EMEA News
Fight Brews Over Bunker Industry Tax Avoidance Allegations in South Africa
A fight is brewing in South Africa over methods allegedly used by some local bunker suppliers to avoid paying tax on marine fuel deliveries to domestic shipping.
The tussle concerns a practice known locally as 'roundtripping'. The practice involves a supplier taking a cargo of bunker fuel out of the country, performing no cargo operations or bunker deliveries and then returning to South Africa to sell the fuel to local customers there.
The cargo could then be treated as imported product by the tax authorities and would be exempt from tax that would be applicable on bunker sales to domestic shipping. The tax avoided amounts to 5 rand per liter, according to a local market source.

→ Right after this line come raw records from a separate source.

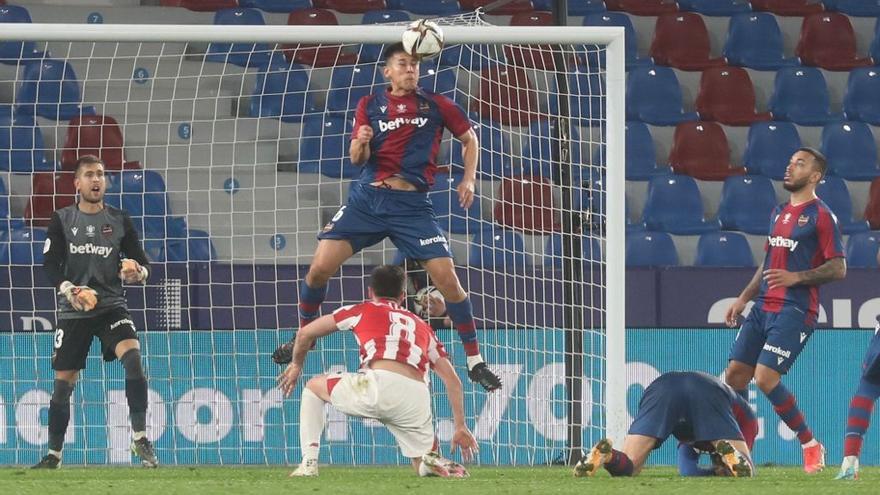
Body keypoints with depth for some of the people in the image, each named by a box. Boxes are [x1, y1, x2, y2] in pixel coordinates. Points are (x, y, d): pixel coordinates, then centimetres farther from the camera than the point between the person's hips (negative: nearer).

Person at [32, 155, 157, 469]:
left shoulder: (119, 221, 6)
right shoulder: (62, 220, 4)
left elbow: (142, 264, 7)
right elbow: (50, 264, 0)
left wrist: (138, 273, -17)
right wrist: (68, 289, -19)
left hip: (111, 305, 0)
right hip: (73, 311, 0)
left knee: (132, 355, -26)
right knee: (63, 382, 2)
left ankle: (140, 438, -23)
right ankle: (53, 454, 15)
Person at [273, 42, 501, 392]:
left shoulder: (436, 105, 6)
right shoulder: (370, 105, 9)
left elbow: (469, 139, 18)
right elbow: (357, 158, 4)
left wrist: (468, 180, 4)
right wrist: (360, 142, -19)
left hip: (412, 204, -1)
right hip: (367, 198, 1)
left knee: (446, 277, -11)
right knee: (320, 267, -8)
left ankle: (475, 362, 0)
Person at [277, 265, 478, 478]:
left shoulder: (363, 310, 23)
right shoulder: (422, 326, 31)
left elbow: (305, 333, 29)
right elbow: (453, 381, 25)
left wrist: (296, 365, 47)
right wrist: (460, 427, 28)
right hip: (417, 401, 3)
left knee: (313, 387, 25)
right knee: (425, 467, 22)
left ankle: (309, 462, 10)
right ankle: (444, 467, -15)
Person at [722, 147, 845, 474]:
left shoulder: (820, 216, -7)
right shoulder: (779, 212, 18)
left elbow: (838, 269, -11)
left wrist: (797, 278, -21)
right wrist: (743, 298, 21)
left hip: (796, 310, -8)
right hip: (764, 307, 8)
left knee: (765, 377, -17)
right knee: (735, 374, 3)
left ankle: (811, 445, -2)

Local newspaper the Sunday Times reported last week that former members of the South African Maritime Safety Authority (Samsa) have criticised bunker supplier South African Marine Fuels (SAMF) over alleged roundtripping activity.

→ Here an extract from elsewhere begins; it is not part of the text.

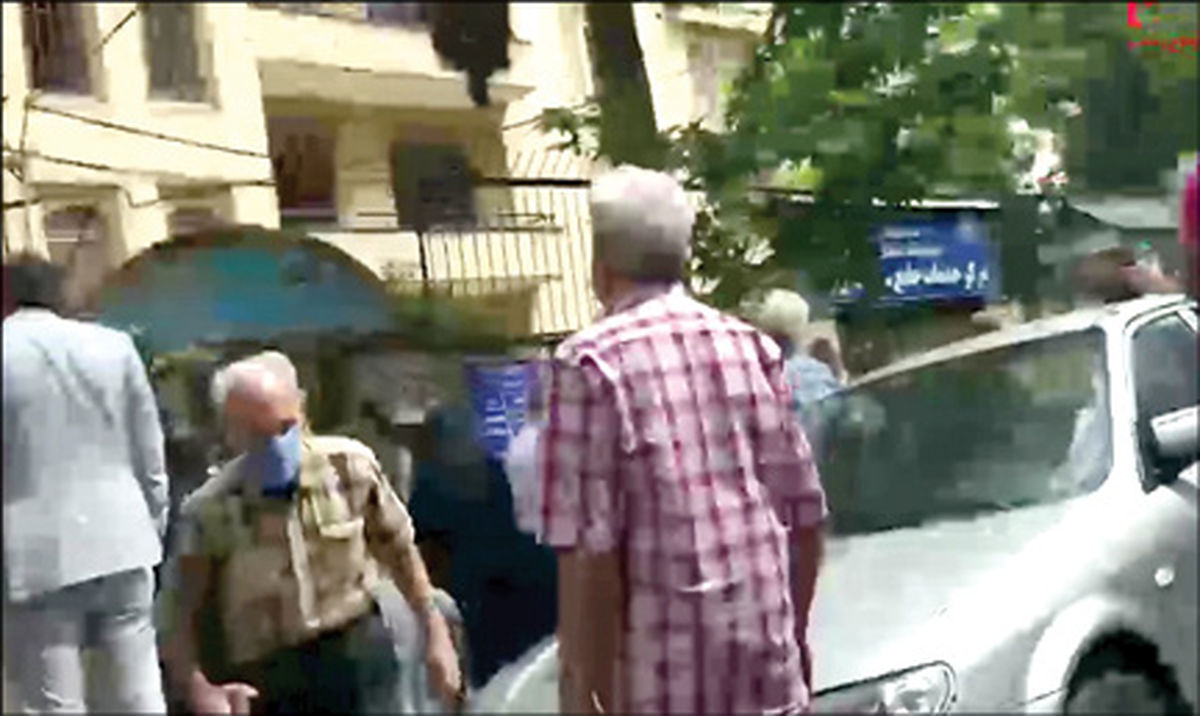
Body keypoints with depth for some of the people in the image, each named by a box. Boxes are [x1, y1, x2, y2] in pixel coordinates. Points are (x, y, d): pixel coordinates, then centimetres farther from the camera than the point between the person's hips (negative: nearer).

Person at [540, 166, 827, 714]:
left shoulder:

A spokesman for SAMF told Ship & Bunker that its activities were 'fully compliant with South African laws and regulations'.
"The company categorically and unequivocally states that any allegations of any sort of wrongdoing, law-breaking, or apparent cheating are false," the spokesman said.
"SAMF and its management team have always complied and followed all applicable South African laws and regulations."
The spokesman declined to comment further on the grounds of ongoing declaratory relief proceedings involving Samsa at South Africa's High Court.
The South African Revenue Service is also understood to be carrying out a longstanding investigation into the tax status of the country's bunker industry. A spokesman for the organisation declined to comment on the investigation when contacted by Ship & Bunker on Friday.